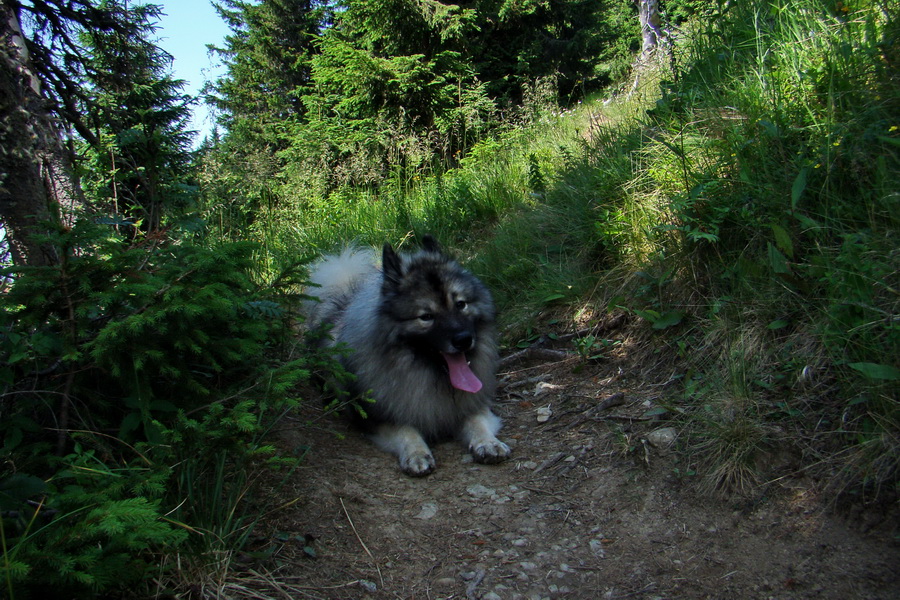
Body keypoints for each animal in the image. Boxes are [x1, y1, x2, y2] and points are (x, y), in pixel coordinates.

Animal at [304, 237, 510, 476]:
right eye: (426, 317)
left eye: (461, 304)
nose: (464, 339)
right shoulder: (379, 417)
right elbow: (406, 430)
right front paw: (417, 454)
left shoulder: (472, 404)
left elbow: (477, 421)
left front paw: (488, 443)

-=-=-=-=-

◆ **EXERCISE**
Each of the lines above should be transcribed exactly; no image is to be copied.

◆ **RESPONSE AREA**
Body keypoints for each animal in the image. Boxes are [x1, y1, x2, y2] and points are (x, y), in pixel coordinates.

Animal at [304, 237, 510, 476]:
right eye: (426, 317)
left eye: (461, 304)
nose: (464, 339)
right shoulder: (379, 417)
right elbow: (406, 430)
right front paw: (417, 454)
left shoulder: (472, 404)
left elbow: (477, 421)
left front paw: (488, 443)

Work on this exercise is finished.